Datuk Seri Akhbar Satar

The Hong Kong Government has legislation in place to address this offence, with penalties of up to seven years imprisonment. In 2017, Donald Tsang, the former Chief Executive of Hong Kong and the highest-ranking ex-official was charged in the city’s history and jailed for 20 months for misconduct in public office.

Malaysia needs this provision for both punitive and deterrent purposes. It should fairly apply to “everyone” involved in the decision-making process and that includes Ministers and politicians. They are elected by the rakyat and should be held to a higher standard.

No one is above the law and should have the ability to use “shadow instructions” for his/her personal benefit. Equally important, there should not be double standards in the enforcement and prosecution of the law.

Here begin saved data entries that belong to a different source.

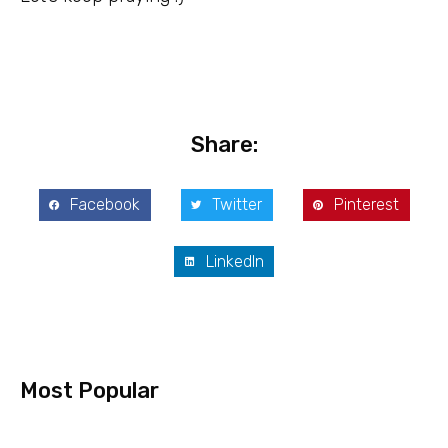
Share:
Facebook
Twitter
Pinterest
LinkedIn
Most Popular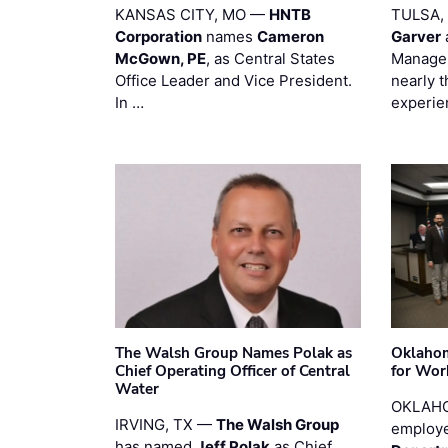
KANSAS CITY, MO —
HNTB
TULSA,
Corporation
names
Cameron
Garver
McGown, PE
, as Central States
Manager
Office Leader and Vice President.
nearly 
In …
experie
The Walsh Group Names Polak as
Oklaho
Chief Operating Officer of Central
for Wor
Water
OKLAHO
IRVING, TX —
The Walsh Group
employe
has named
Jeff Polak
as Chief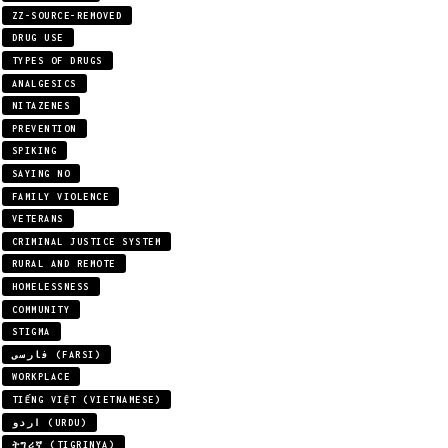
ZZ-SOURCE-REMOVED
DRUG USE
TYPES OF DRUGS
ANALGESICS
NITAZENES
PREVENTION
SPIKING
SAYING NO
FAMILY VIOLENCE
VETERANS
CRIMINAL JUSTICE SYSTEM
RURAL AND REMOTE
HOMELESSNESS
COMMUNITY
STIGMA
فارسی (FARSI)
WORKPLACE
TIẾNG VIỆT (VIETNAMESE)
اردو (URDU)
ትግሪኛ (TIGRINYA)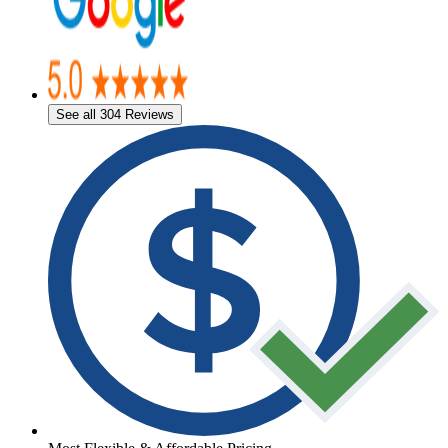
See all 304 Reviews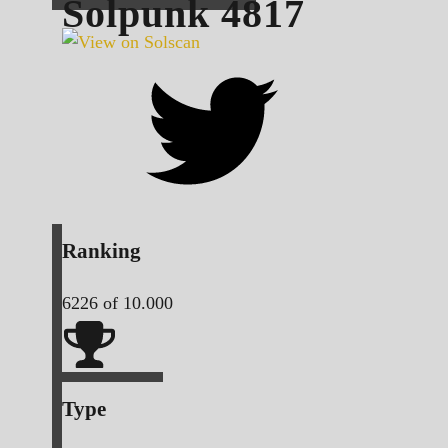
Solpunk
4817
Ranking
6226
of 10.000
Type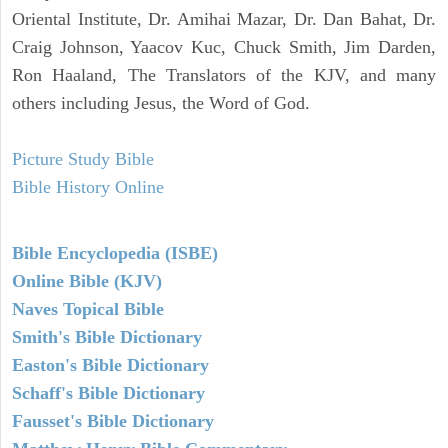
Oriental Institute, Dr. Amihai Mazar, Dr. Dan Bahat, Dr.
Craig Johnson, Yaacov Kuc, Chuck Smith, Jim Darden,
Ron Haaland, The Translators of the KJV, and many
others including Jesus, the Word of God.
Picture Study Bible
Bible History Online
Bible Encyclopedia (ISBE)
Online Bible (KJV)
Naves Topical Bible
Smith's Bible Dictionary
Easton's Bible Dictionary
Schaff's Bible Dictionary
Fausset's Bible Dictionary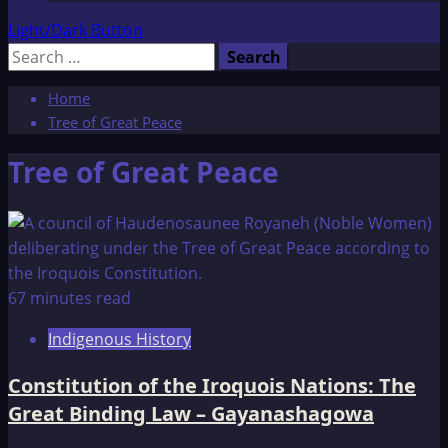
Light/Dark Button
Search
for:
Home
Tree of Great Peace
Tree of Great Peace
67 minutes read
Indigenous History
Constitution of the Iroquois Nations: The
Great Binding Law – Gayanashagowa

Political masters must be held accountable too

Such laws with strong punitive penalties can be an effective deterrent against acts of corruption and abuse of power by those holding public office as they will be afraid of the consequences. By holding both Government officers and politicians accountable and liable, it can prove to be a valuable legislative tool in the fight against institutional corruption.

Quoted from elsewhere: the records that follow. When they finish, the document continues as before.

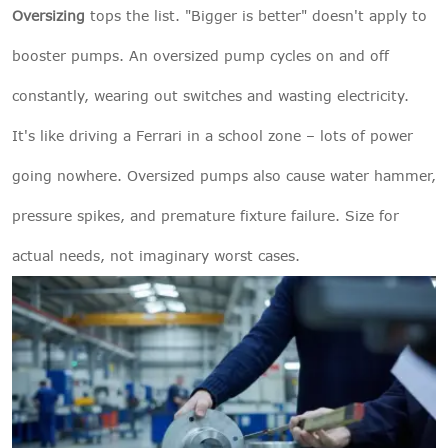
Oversizing
tops the list. "Bigger is better" doesn't apply to
booster pumps. An oversized pump cycles on and off
constantly, wearing out switches and wasting electricity.
It's like driving a Ferrari in a school zone – lots of power
going nowhere. Oversized pumps also cause water hammer,
pressure spikes, and premature fixture failure. Size for
actual needs, not imaginary worst cases.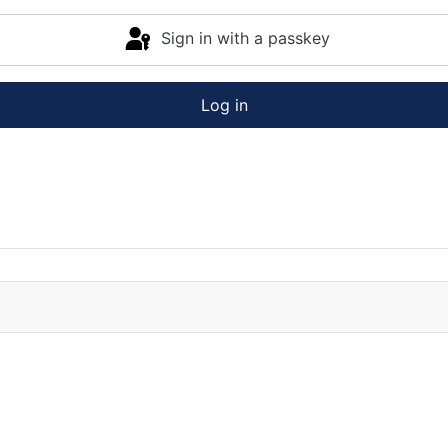
Sign in with a passkey
Log in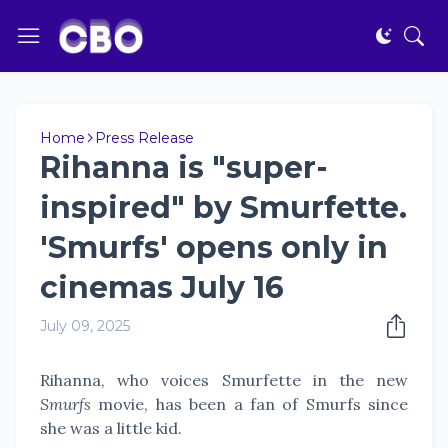
Home
Press Release
Rihanna is "super-
inspired" by Smurfette.
'Smurfs' opens only in
cinemas July 16
July 09, 2025
Rihanna, who voices Smurfette in the new
Smurfs
movie, has been a fan of Smurfs since
she was a little kid.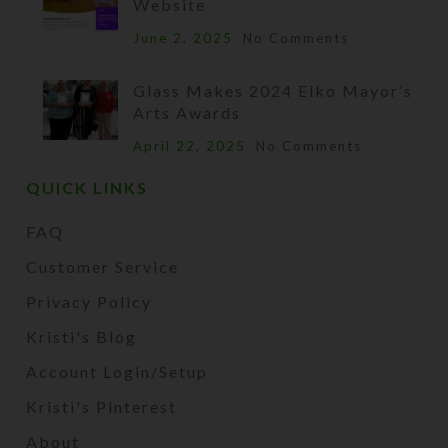
Website
June 2, 2025
No Comments
Glass Makes 2024 Elko Mayor’s
Arts Awards
April 22, 2025
No Comments
QUICK LINKS
FAQ
Customer Service
Privacy Policy
Kristi's Blog
Account Login/Setup
Kristi's Pinterest
About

MACC Commissioner Datuk Seri Azam Baki has stated that often public servants responsible for causing financial losses are found to have taken orders from their higher-ups, including ministers and politicians. However, when these public servants are apprehended, their bosses who gave the instructions are often nowhere to be seen, leaving them to fend for themselves. Such public servants are torn between doing the right thing and taking orders from their superior.

Some public servants, ministers and politicians use power, opportunity, pressure and rationalisation factors to perpetrate corruption. The Director-General of the Public Service Department (KPPA) needs to be aware of these risks and should consider strengthening the existing internal control policies and best practice to address these problems. Public servants should at all times know that they are protected when discharging their rightful duties and be able to exercise their right to ignore politicians who try to interfere in their work, especially when the request is contrary to the civil service code of conduct and not in accordance with the law.

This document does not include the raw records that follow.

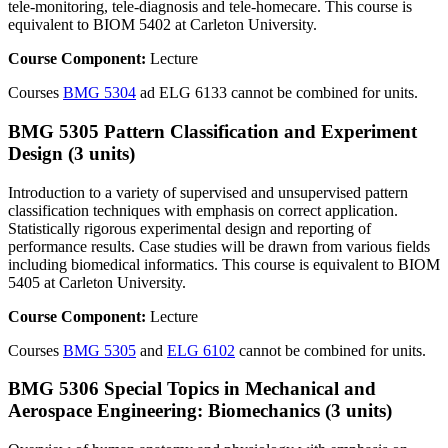
tele-monitoring, tele-diagnosis and tele-homecare. This course is
equivalent to BIOM 5402 at Carleton University.
Course Component:
Lecture
Courses
BMG 5304
ad ELG 6133 cannot be combined for units.
BMG 5305 Pattern Classification and Experiment
Design (3 units)
Introduction to a variety of supervised and unsupervised pattern
classification techniques with emphasis on correct application.
Statistically rigorous experimental design and reporting of
performance results. Case studies will be drawn from various fields
including biomedical informatics. This course is equivalent to BIOM
5405 at Carleton University.
Course Component:
Lecture
Courses
BMG 5305
and
ELG 6102
cannot be combined for units.
BMG 5306 Special Topics in Mechanical and
Aerospace Engineering: Biomechanics (3 units)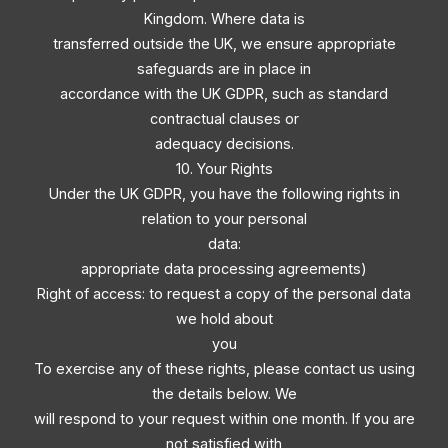
Kingdom. Where data is
transferred outside the UK, we ensure appropriate
safeguards are in place in
accordance with the UK GDPR, such as standard
contractual clauses or
adequacy decisions.
10. Your Rights
Under the UK GDPR, you have the following rights in
relation to your personal
data:
appropriate data processing agreements)
Right of access: to request a copy of the personal data
we hold about
you
To exercise any of these rights, please contact us using
the details below. We
will respond to your request within one month. If you are
not satisfied with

Hence, the law should get to the root of the case and nail both the master and the executor. It is only fair that those who ordered such expenditure, which led to financial losses to the Government, be held responsible and face the consequences too.

A few years ago, the former Auditor General Tan Sri Ambrin Buang stated that giving oral warnings to erring public servants is not sufficient. The guilty are not punished and escaped disciplinary actions. He predicted that up to 30% of Malaysia’s public sector project value was lost owing to mismanagement and corruption. Imagine the amount of savings that can be achieved or new projects that could be implemented if this 30% loss was effectively addressed.

Azam further stated that corruption cases involving leakages in Government procurement are seen to be increasingly critical. Without revealing more, he said that 50% of such cases involved Government agencies. Transparency International last year estimated that bribery and corruption can cost between 10% and 50% of a public contract’s value.

This, according to UNDP further erodes the trust that should be found between the public buyer and private suppliers.

The MACC is keen to have the “Misconduct in Public Office” provision inserted in the MACC Act 2009. It is worth noting that when the Section 17A amendment was tabled and debated in Parliament in 2018, it received strong bipartisan support from our Parliamentarians. It is hoped that the “Misconduct in Public Office” provision will receive similar support from the Cabinet and unilateral backing in Parliament.

With this new provision, the Government will be better equipped to reduce fraud, leakages and wastage of public funds. Given the financial challenges the current pandemic has placed on Government finances, the need for this provision to be supported and passed soon is abundantly clear. – March 21, 2021


Datuk Seri Akhbar Satar is the professional chair of HELP University’s Institute of Crime and Criminology.

The views expressed are solely of the author and do not necessarily reflect those of Focus Malaysia.